## RECORDS
--- START ---

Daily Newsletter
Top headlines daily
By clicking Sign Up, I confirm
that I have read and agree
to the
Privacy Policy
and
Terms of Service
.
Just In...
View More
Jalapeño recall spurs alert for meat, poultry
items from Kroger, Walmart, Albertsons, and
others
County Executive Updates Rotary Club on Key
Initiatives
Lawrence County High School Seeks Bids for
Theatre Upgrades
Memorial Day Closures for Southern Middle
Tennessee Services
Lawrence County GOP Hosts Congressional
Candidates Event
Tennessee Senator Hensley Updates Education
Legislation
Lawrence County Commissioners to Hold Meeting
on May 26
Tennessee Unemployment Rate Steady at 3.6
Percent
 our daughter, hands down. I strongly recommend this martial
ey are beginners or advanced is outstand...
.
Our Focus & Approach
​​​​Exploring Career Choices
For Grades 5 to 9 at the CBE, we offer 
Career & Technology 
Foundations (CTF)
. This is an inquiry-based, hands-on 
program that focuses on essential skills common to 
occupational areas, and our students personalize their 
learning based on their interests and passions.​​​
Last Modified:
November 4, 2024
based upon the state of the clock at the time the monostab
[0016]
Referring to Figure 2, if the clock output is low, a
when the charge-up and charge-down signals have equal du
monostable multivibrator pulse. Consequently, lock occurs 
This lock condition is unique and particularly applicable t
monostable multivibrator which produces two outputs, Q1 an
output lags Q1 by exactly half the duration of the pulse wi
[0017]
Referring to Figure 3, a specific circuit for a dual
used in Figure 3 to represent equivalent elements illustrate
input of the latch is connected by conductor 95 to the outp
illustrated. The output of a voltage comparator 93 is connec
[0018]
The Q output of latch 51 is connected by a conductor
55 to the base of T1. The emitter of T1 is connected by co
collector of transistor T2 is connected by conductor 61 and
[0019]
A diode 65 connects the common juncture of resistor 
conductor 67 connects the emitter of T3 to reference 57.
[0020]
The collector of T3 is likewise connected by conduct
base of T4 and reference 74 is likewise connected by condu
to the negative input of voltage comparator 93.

--- END ---

## ABOUT THIS TASK
Format the text of every row above as a JSON list of strings, one string per line, leaving out blank lines.

## EXERCISE OUTPUT
[
  "Daily Newsletter",
  "Top headlines daily",
  "By clicking Sign Up, I confirm",
  "that I have read and agree",
  "to the",
  "Privacy Policy",
  "and",
  "Terms of Service",
  ".",
  "Just In...",
  "View More",
  "Jalapeño recall spurs alert for meat, poultry",
  "items from Kroger, Walmart, Albertsons, and",
  "others",
  "County Executive Updates Rotary Club on Key",
  "Initiatives",
  "Lawrence County High School Seeks Bids for",
  "Theatre Upgrades",
  "Memorial Day Closures for Southern Middle",
  "Tennessee Services",
  "Lawrence County GOP Hosts Congressional",
  "Candidates Event",
  "Tennessee Senator Hensley Updates Education",
  "Legislation",
  "Lawrence County Commissioners to Hold Meeting",
  "on May 26",
  "Tennessee Unemployment Rate Steady at 3.6",
  "Percent",
  " our daughter, hands down. I strongly recommend this martial",
  "ey are beginners or advanced is outstand...",
  ".",
  "Our Focus & Approach",
  "​​​​Exploring Career Choices",
  "For Grades 5 to 9 at the CBE, we offer ",
  "Career & Technology ",
  "Foundations (CTF)",
  ". This is an inquiry-based, hands-on ",
  "program that focuses on essential skills common to ",
  "occupational areas, and our students personalize their ",
  "learning based on their interests and passions.​​​",
  "Last Modified:",
  "November 4, 2024",
  "based upon the state of the clock at the time the monostab",
  "[0016]",
  "Referring to Figure 2, if the clock output is low, a",
  "when the charge-up and charge-down signals have equal du",
  "monostable multivibrator pulse. Consequently, lock occurs ",
  "This lock condition is unique and particularly applicable t",
  "monostable multivibrator which produces two outputs, Q1 an",
  "output lags Q1 by exactly half the duration of the pulse wi",
  "[0017]",
  "Referring to Figure 3, a specific circuit for a dual",
  "used in Figure 3 to represent equivalent elements illustrate",
  "input of the latch is connected by conductor 95 to the outp",
  "illustrated. The output of a voltage comparator 93 is connec",
  "[0018]",
  "The Q output of latch 51 is connected by a conductor",
  "55 to the base of T1. The emitter of T1 is connected by co",
  "collector of transistor T2 is connected by conductor 61 and",
  "[0019]",
  "A diode 65 connects the common juncture of resistor ",
  "conductor 67 connects the emitter of T3 to reference 57.",
  "[0020]",
  "The collector of T3 is likewise connected by conduct",
  "base of T4 and reference 74 is likewise connected by condu",
  "to the negative input of voltage comparator 93."
]